Ehe ich etwas darauf erwidern konnte, war er schon fort. Weiter vorn ertönte ein Klatschen, ganz so, als hätte jemand einem prallen Frauenpo einen Klaps verpasst. Daraufhin ein kokettes Quieken und Lachen.
Belustigt warf Amanda mir einen Blick zu. »Ich schätze mal, er ist mit Vorsicht zu genießen, nicht wahr? Männer mit Macht glauben stets, alle Frauen lägen ihnen bereitwillig zu Füßen.«
»Hüte dich vor seinen Avancen. Wie er dich vorhin ansah! Wenn er nicht mein Gott wäre, hätte ich ihm allein schon dafür die Fresse poliert!«, knirschte ich grimmig.

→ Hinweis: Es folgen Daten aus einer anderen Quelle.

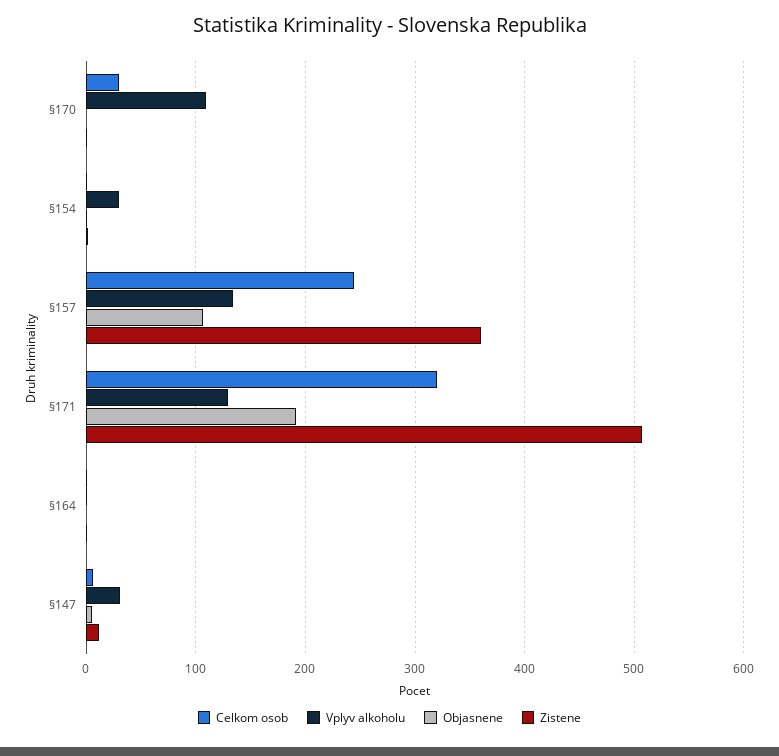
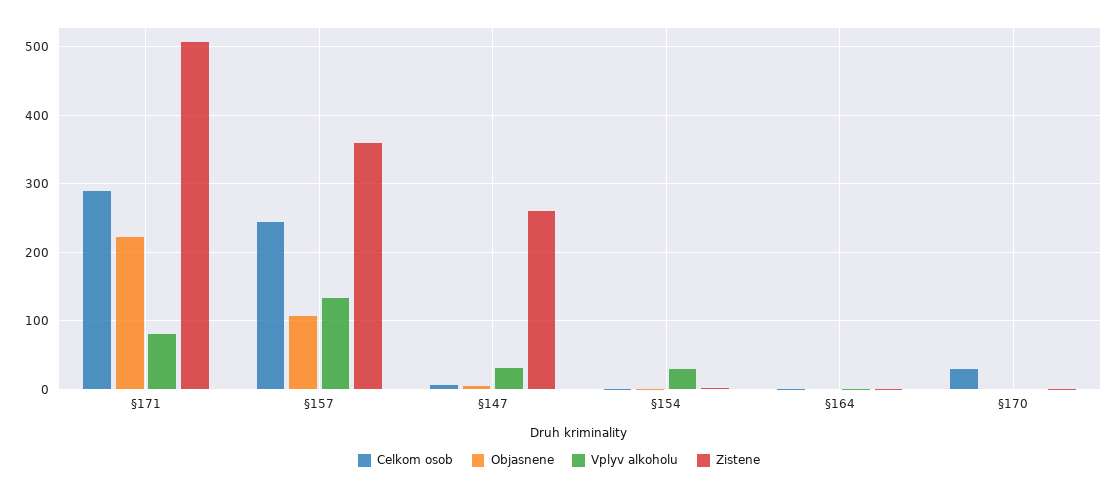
  {
    "Celkom osob": {
      "§170": 30,
      "§154": 0,
      "§157": 240,
-     "§171": 320,
+     "§171": 290,
      "§164": 0,
      "§147": 10
    },
    "Vplyv alkoholu": {
-     "§170": 110,
+     "§170": 0,
      "§154": 30,
      "§157": 130,
-     "§171": 130,
+     "§171": 80,
      "§164": 0,
      "§147": 30
    },
    "Objasnene": {
      "§170": 0,
      "§154": 0,
      "§157": 110,
-     "§171": 190,
+     "§171": 220,
      "§164": 0,
      "§147": 10
    },
    "Zistene": {
      "§170": 0,
      "§154": 0,
      "§157": 360,
      "§171": 510,
      "§164": 0,
-     "§147": 10
+     "§147": 260
    }
  }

»Lass dir von ihm nicht die gute Laune verhageln. Lass uns einfach noch ein wenig zusammensitzen und die Aussicht genießen«, schlug sie vor und legte ihre Hand in meine. »Ich liebe dich. Ach ja, ich mag euren neuen Hund«, sagte sie leise.
»Was auch geschieht, ich werde dich immer lieben, Amanda. Na, das ist ja ein seltsamer Themenwechsel«, bedachte ich. »Und ja, ich mag ihn auch. Schnauze ist ein guter Hund. Er passt gut auf die Kinder auf«, gab ich ihr recht.

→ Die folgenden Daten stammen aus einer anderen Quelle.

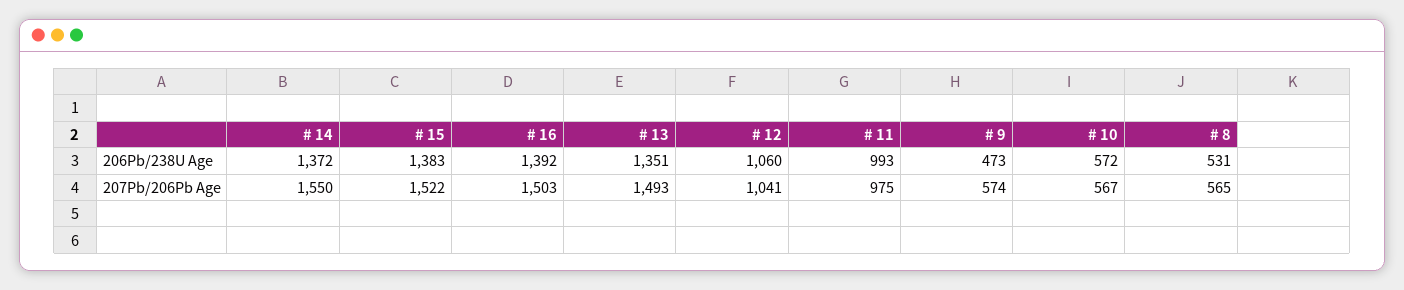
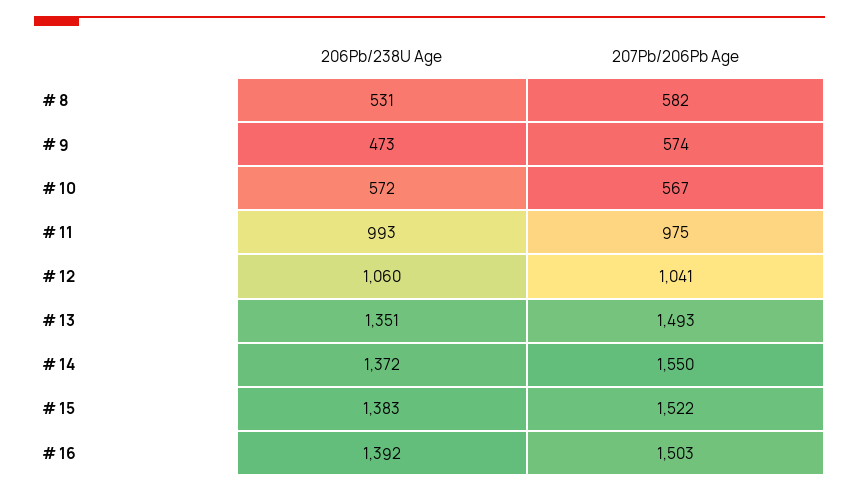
  {
    "# 14": {
      "206Pb/238U Age": 1372,
      "207Pb/206Pb Age": 1550
    },
    "# 15": {
      "206Pb/238U Age": 1383,
      "207Pb/206Pb Age": 1522
    },
    "# 16": {
      "206Pb/238U Age": 1392,
      "207Pb/206Pb Age": 1503
    },
    "# 13": {
      "206Pb/238U Age": 1351,
      "207Pb/206Pb Age": 1493
    },
    "# 12": {
      "206Pb/238U Age": 1060,
      "207Pb/206Pb Age": 1041
    },
    "# 11": {
      "206Pb/238U Age": 993,
      "207Pb/206Pb Age": 975
    },
    "# 9": {
      "206Pb/238U Age": 473,
      "207Pb/206Pb Age": 574
    },
    "# 10": {
      "206Pb/238U Age": 572,
      "207Pb/206Pb Age": 567
    },
    "# 8": {
      "206Pb/238U Age": 531,
-     "207Pb/206Pb Age": 565
+     "207Pb/206Pb Age": 582
    }
  }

Amanda lachte ihr rauchiges Lachen. »Schnauze? Lass mich raten, diesen Namen hast du ihm gegeben?«
»Richtig«, schmunzelte ich. »Du kennst mich wirklich gut.«
»In-und-auswendig«, bestätigte sie und kuschelte sich an mich.
»Amanda?«, fragte ich.
»Nein, sag jetzt nichts mehr, Ragnor. Alles wird gut!«
Gemeinsam schwiegen wir den Sonnenuntergang an, der sich in noch nie dagewesener Farbenpracht vor uns präsentierte.
Wenn es nach mir gegangen wäre, hätten wir bis zum Sankt Nimmerleinstag so verharren können. Leider ist das Schicksal unbestechlich und wenig verständnisvoll, was die traute Zweisamkeit angeht.
Erneut ließ sich das Eichhörnchen Ratatöskr neugierig aus Yggdrasils Krone in Richtung Stamm herab, starrte nach vorn und peitschte aufgeregt mit seinem puscheligen Schwänzchen. Deshalb war ich wenig erstaunt darüber, als Odin mit seinem achtbeinigen Hengst Sleipnir erschien. Die beiden Raben Hugin und Munin umkreisten ihn aufgeregt krächzend, was mich ein wenig ärgerte, da dieser Lärm die schöne Stimmung verdarb.
Hoch zu Ross nickte er knapp. »Ragnor, es wird Zeit!«
»Leb wohl!«, verabschiedete ich mich von Amanda, nahm sie nochmals in den Arm, vergrub meine Nase in ihrem Haar und sog ein letztes Mal den für sie so markanten Mandelduft ein.
»Leb wohl«, erwiderte sie. »Und sag bitte den Kindern nichts. Als Ärztin kann ich nur davon abraten, verheilte Wunden erneut zu öffnen. Blicke nicht zurück, Ragnor. Alles ist gesagt.«
Wir lösten uns voneinander. Sofort lief Amanda davon. Sie blickte nicht zurück. In meinem Hals steckte ein Kloß, weil ich wusste, sie weinte. Und vor allem wusste sie, wie sehr ich Abschiede verabscheute. Sie machte kein Drama daraus.
Odin reichte mir die Hand und half beim Aufsteigen. »Nun komm schon, Junge, die Zeit ist um!«, gab er Sleipnir die Sporen, was mich im Unklaren ließ, ob er mit mir, oder nicht doch mit dem Pferd sprach.